Input for this task START

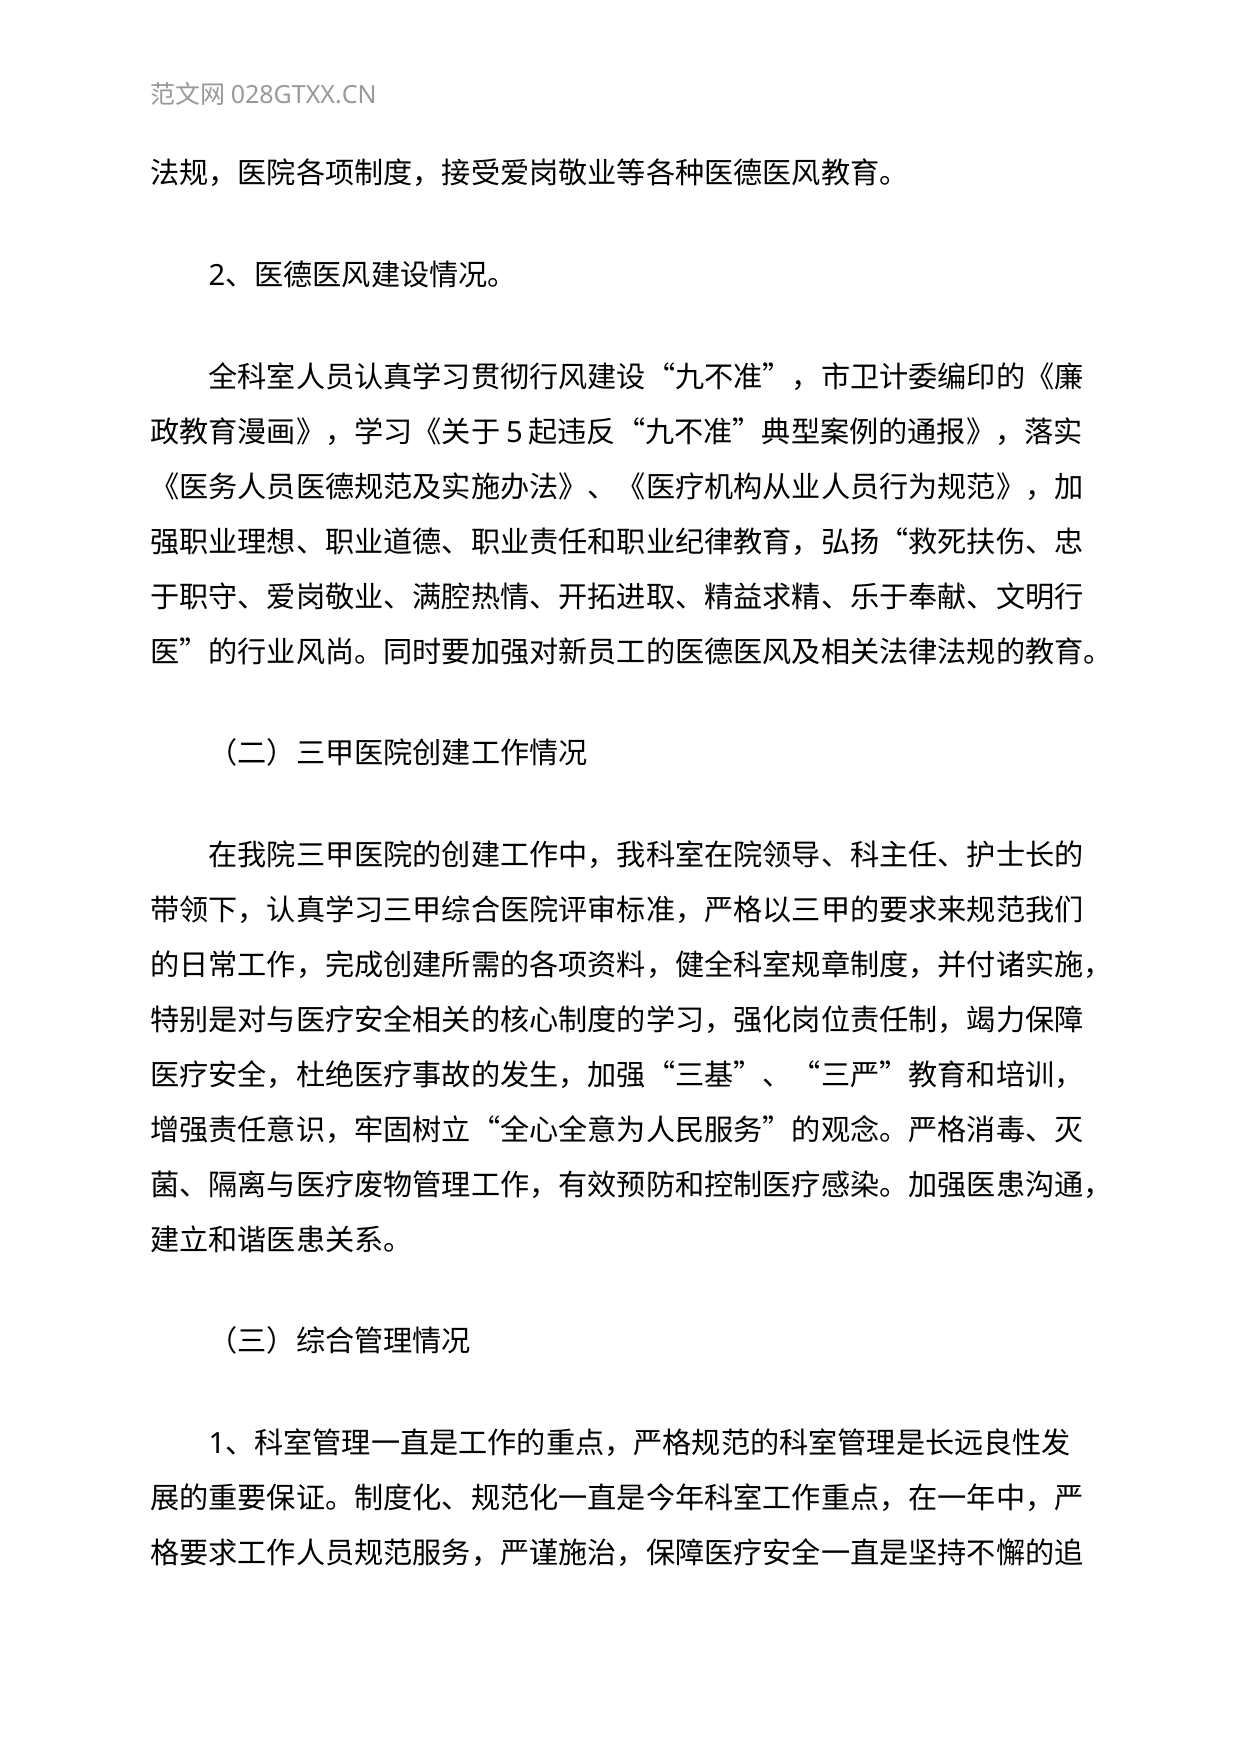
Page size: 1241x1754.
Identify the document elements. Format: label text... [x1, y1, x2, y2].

text 2、医德医风建设情况。 [150, 252, 1090, 294]
text （二）三甲医院创建工作情况 [150, 730, 1090, 772]
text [150, 150, 1090, 192]
text 在我院三甲医院的创建工作中，我科室在院领导、科主任、护士长的带领下，认真学习三甲综合医院评审标准，严格以三甲的要求来规范我们的日常工作，完成创建所需的各项资料，健全科室规章制度，并付诸实施，特别是对与医疗安全相关的核心制度的学习，强化岗位责任制，竭力保障医疗安全，杜绝医疗事故的发生，加强“三基”、“三严”教育和培训，增强责任意识，牢固树立“全心全意为人民服务”的观念。严格消毒、灭菌、隔离与医疗废物管理工作，有效预防和控制医疗感染。加强医患沟通，建立和谐医患关系。 [150, 832, 1090, 1258]
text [150, 1420, 1090, 1572]
text （三）综合管理情况 [150, 1318, 1090, 1360]
text 全科室人员认真学习贯彻行风建设“九不准”，市卫计委编印的《廉政教育漫画》，学习《关于5起违反“九不准”典型案例的通报》，落实《医务人员医德规范及实施办法》、《医疗机构从业人员行为规范》，加强职业理想、职业道德、职业责任和职业纪律教育，弘扬“救死扶伤、忠于职守、爱岗敬业、满腔热情、开拓进取、精益求精、乐于奉献、文明行医”的行业风尚。同时要加强对新员工的医德医风及相关法律法规的教育。 [150, 354, 1090, 671]
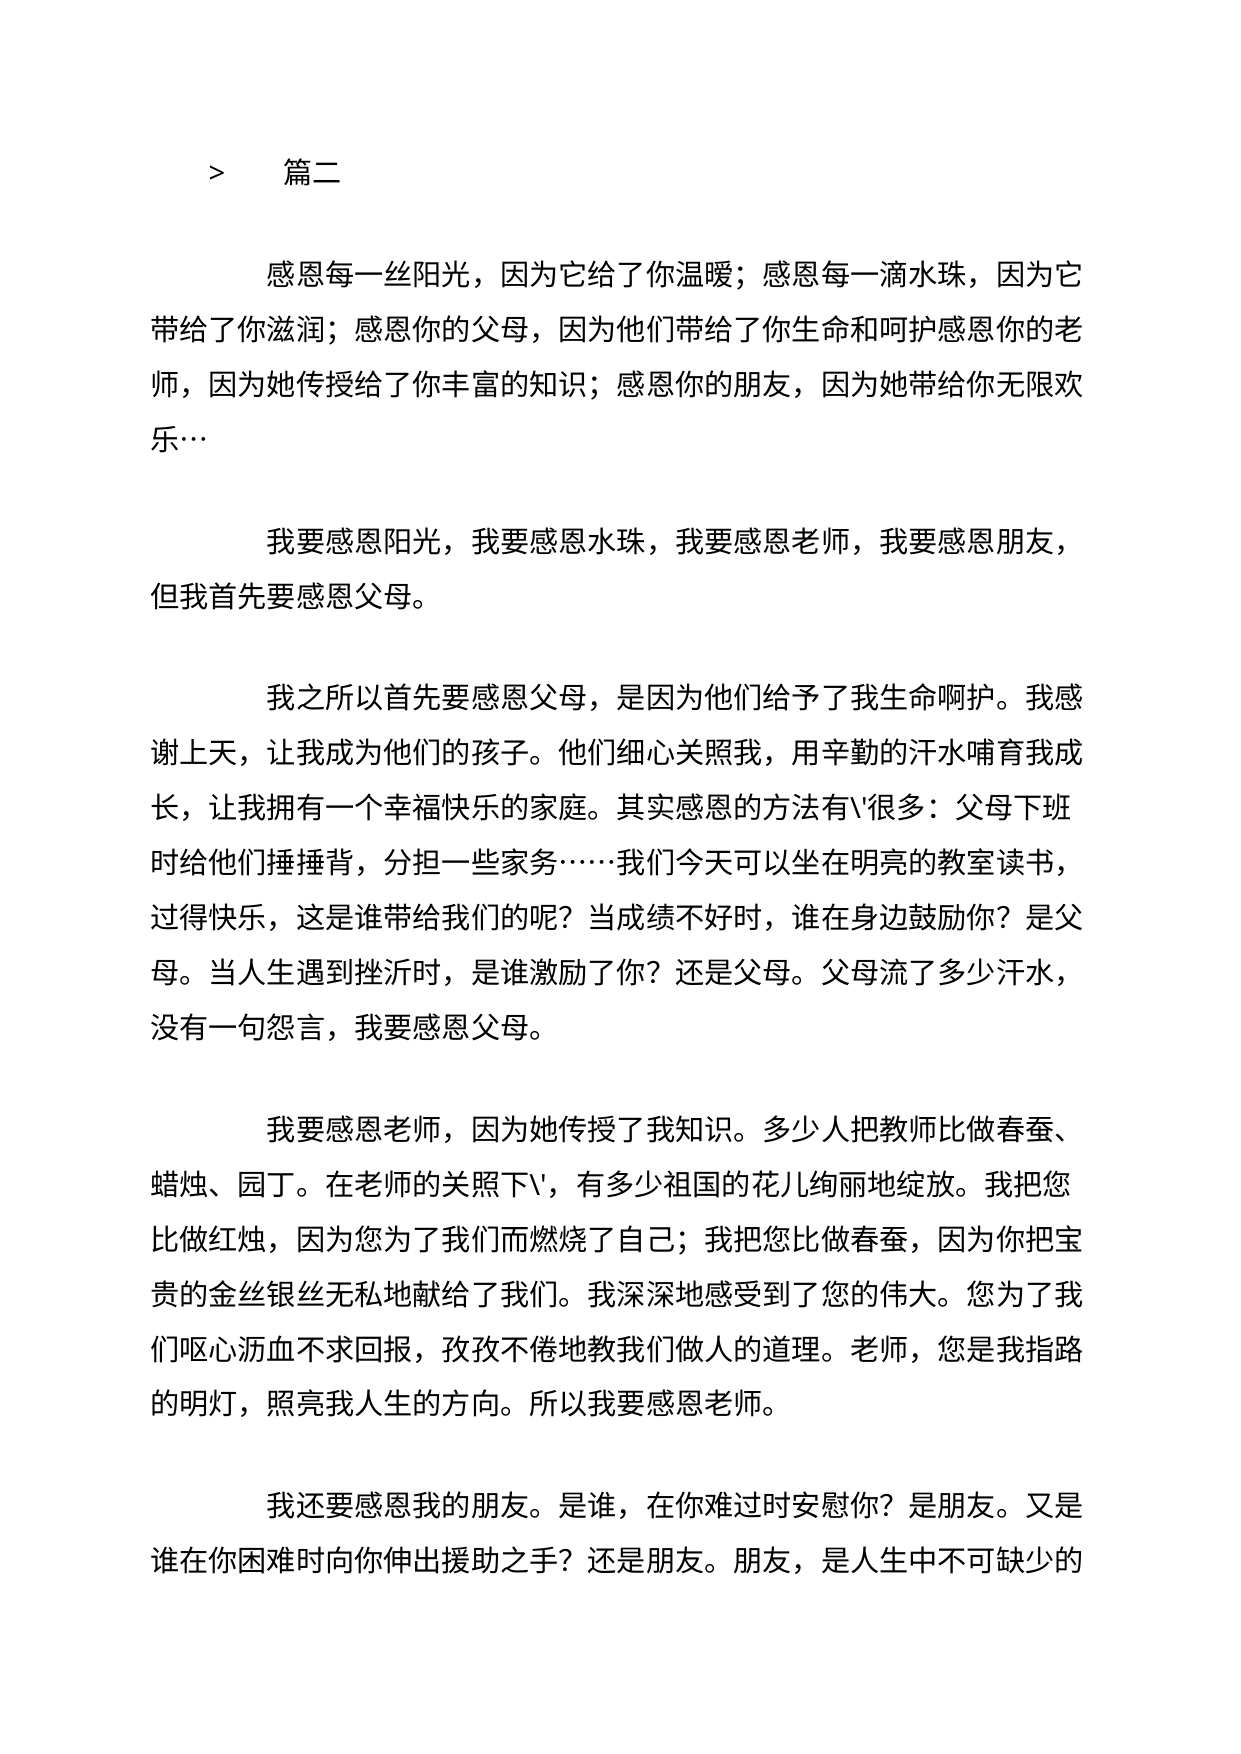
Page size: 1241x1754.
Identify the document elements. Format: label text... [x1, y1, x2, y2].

text 我要感恩老师，因为她传授了我知识。多少人把教师比做春蚕、蜡烛、园丁。在老师的关照下\'，有多少祖国的花儿绚丽地绽放。我把您比做红烛，因为您为了我们而燃烧了自己；我把您比做春蚕，因为你把宝贵的金丝银丝无私地献给了我们。我深深地感受到了您的伟大。您为了我们呕心沥血不求回报，孜孜不倦地教我们做人的道理。老师，您是我指路的明灯，照亮我人生的方向。所以我要感恩老师。 [150, 1106, 1090, 1423]
text 我要感恩阳光，我要感恩水珠，我要感恩老师，我要感恩朋友，但我首先要感恩父母。 [150, 518, 1090, 616]
text > 篇二 [150, 150, 1090, 192]
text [150, 1483, 1090, 1580]
text 感恩每一丝阳光，因为它给了你温暧；感恩每一滴水珠，因为它带给了你滋润；感恩你的父母，因为他们带给了你生命和呵护感恩你的老师，因为她传授给了你丰富的知识；感恩你的朋友，因为她带给你无限欢乐… [150, 252, 1090, 459]
text 我之所以首先要感恩父母，是因为他们给予了我生命啊护。我感谢上天，让我成为他们的孩子。他们细心关照我，用辛勤的汗水哺育我成长，让我拥有一个幸福快乐的家庭。其实感恩的方法有\'很多：父母下班时给他们捶捶背，分担一些家务……我们今天可以坐在明亮的教室读书，过得快乐，这是谁带给我们的呢？当成绩不好时，谁在身边鼓励你？是父母。当人生遇到挫沂时，是谁激励了你？还是父母。父母流了多少汗水，没有一句怨言，我要感恩父母。 [150, 675, 1090, 1047]
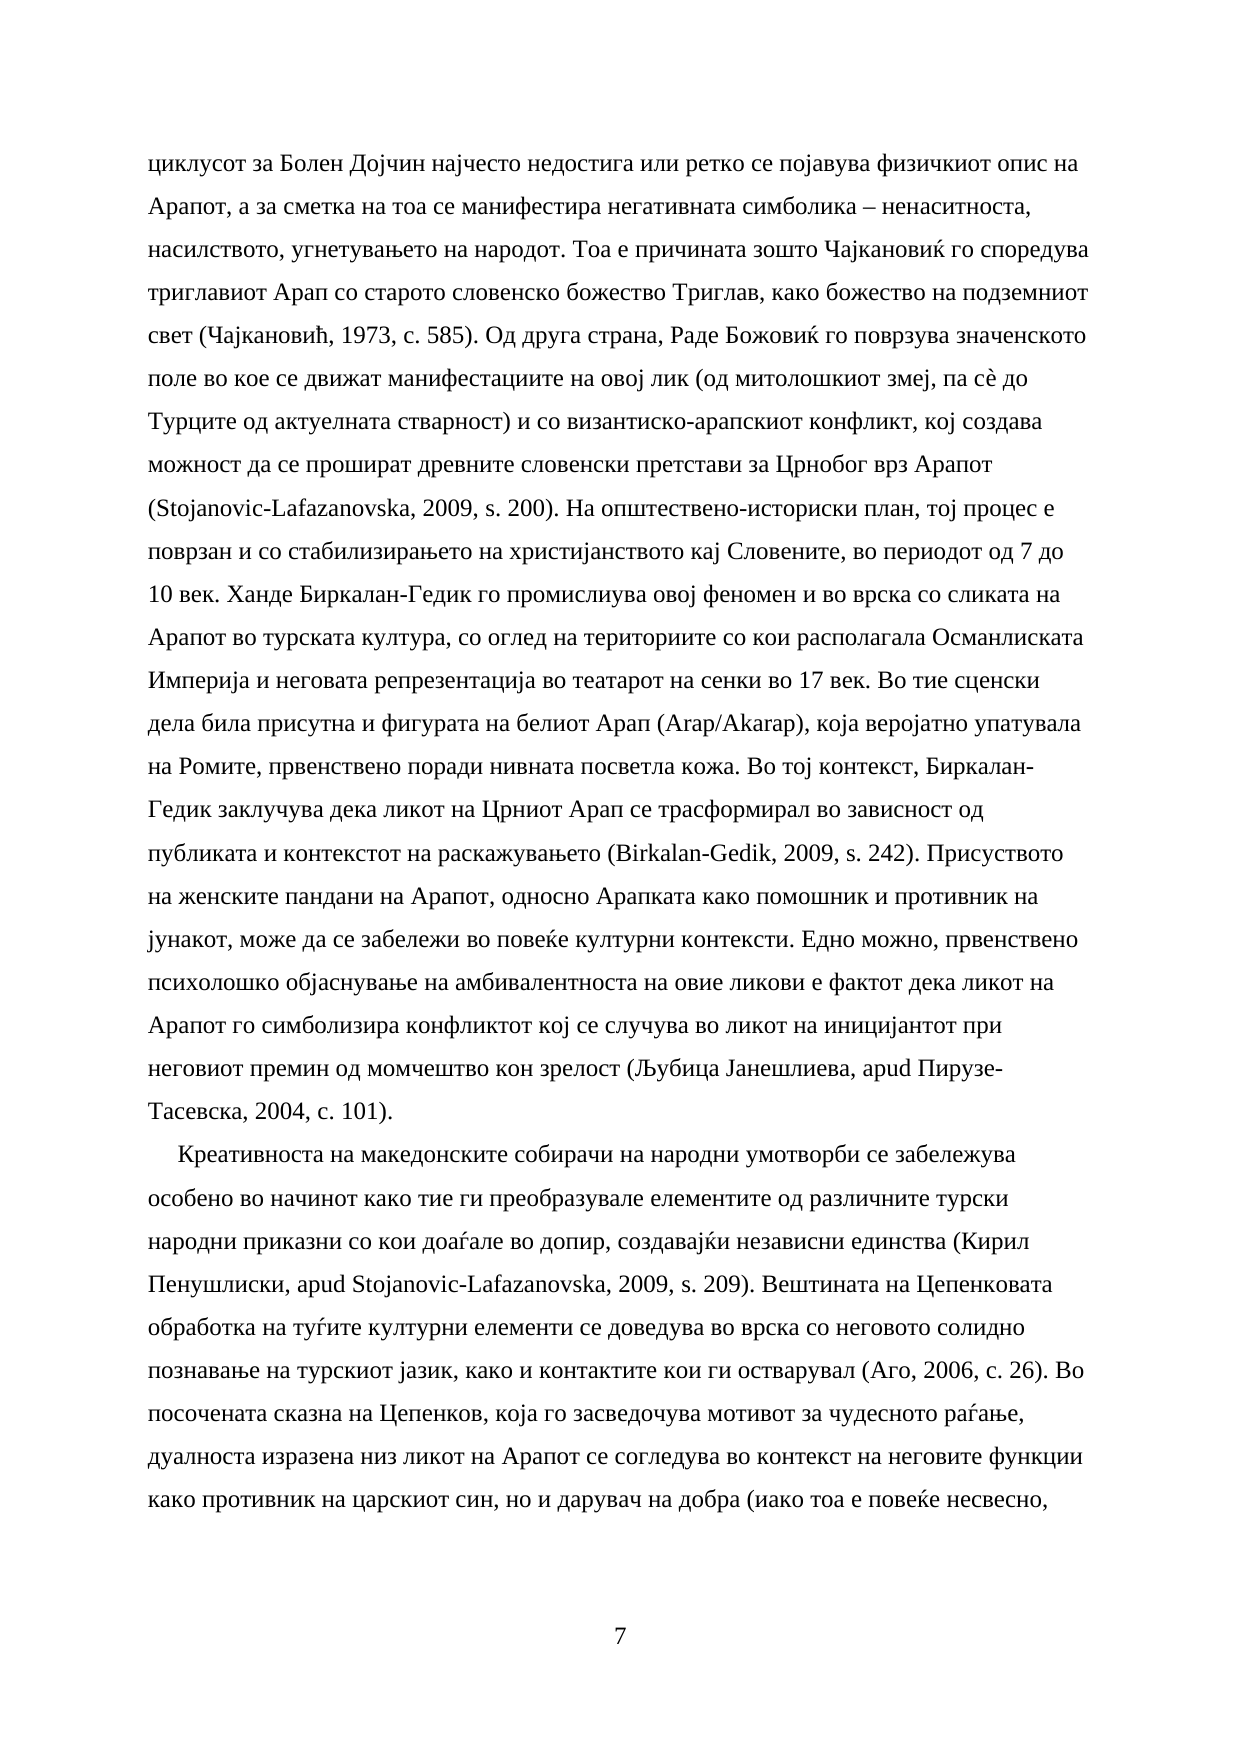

Input for this task END

### Task instructions:
Would you set down the records above once more, exactly, with the pictures removed?

### Solution to this task:
Page size: 1241x1754.
Identify the document elements. Format: label text... [x1, y1, x2, y2].

text 2、医德医风建设情况。 [150, 252, 1090, 294]
text （二）三甲医院创建工作情况 [150, 730, 1090, 772]
text [150, 150, 1090, 192]
text 在我院三甲医院的创建工作中，我科室在院领导、科主任、护士长的带领下，认真学习三甲综合医院评审标准，严格以三甲的要求来规范我们的日常工作，完成创建所需的各项资料，健全科室规章制度，并付诸实施，特别是对与医疗安全相关的核心制度的学习，强化岗位责任制，竭力保障医疗安全，杜绝医疗事故的发生，加强“三基”、“三严”教育和培训，增强责任意识，牢固树立“全心全意为人民服务”的观念。严格消毒、灭菌、隔离与医疗废物管理工作，有效预防和控制医疗感染。加强医患沟通，建立和谐医患关系。 [150, 832, 1090, 1258]
text [150, 1420, 1090, 1572]
text （三）综合管理情况 [150, 1318, 1090, 1360]
text 全科室人员认真学习贯彻行风建设“九不准”，市卫计委编印的《廉政教育漫画》，学习《关于5起违反“九不准”典型案例的通报》，落实《医务人员医德规范及实施办法》、《医疗机构从业人员行为规范》，加强职业理想、职业道德、职业责任和职业纪律教育，弘扬“救死扶伤、忠于职守、爱岗敬业、满腔热情、开拓进取、精益求精、乐于奉献、文明行医”的行业风尚。同时要加强对新员工的医德医风及相关法律法规的教育。 [150, 354, 1090, 671]
Page size: 1241x1754.
Identify the document elements. Format: label text... [x1, y1, x2, y2].

text 我要感恩老师，因为她传授了我知识。多少人把教师比做春蚕、蜡烛、园丁。在老师的关照下\'，有多少祖国的花儿绚丽地绽放。我把您比做红烛，因为您为了我们而燃烧了自己；我把您比做春蚕，因为你把宝贵的金丝银丝无私地献给了我们。我深深地感受到了您的伟大。您为了我们呕心沥血不求回报，孜孜不倦地教我们做人的道理。老师，您是我指路的明灯，照亮我人生的方向。所以我要感恩老师。 [150, 1106, 1090, 1423]
text 我要感恩阳光，我要感恩水珠，我要感恩老师，我要感恩朋友，但我首先要感恩父母。 [150, 518, 1090, 616]
text > 篇二 [150, 150, 1090, 192]
text [150, 1483, 1090, 1580]
text 感恩每一丝阳光，因为它给了你温暧；感恩每一滴水珠，因为它带给了你滋润；感恩你的父母，因为他们带给了你生命和呵护感恩你的老师，因为她传授给了你丰富的知识；感恩你的朋友，因为她带给你无限欢乐… [150, 252, 1090, 459]
text 我之所以首先要感恩父母，是因为他们给予了我生命啊护。我感谢上天，让我成为他们的孩子。他们细心关照我，用辛勤的汗水哺育我成长，让我拥有一个幸福快乐的家庭。其实感恩的方法有\'很多：父母下班时给他们捶捶背，分担一些家务……我们今天可以坐在明亮的教室读书，过得快乐，这是谁带给我们的呢？当成绩不好时，谁在身边鼓励你？是父母。当人生遇到挫沂时，是谁激励了你？还是父母。父母流了多少汗水，没有一句怨言，我要感恩父母。 [150, 675, 1090, 1047]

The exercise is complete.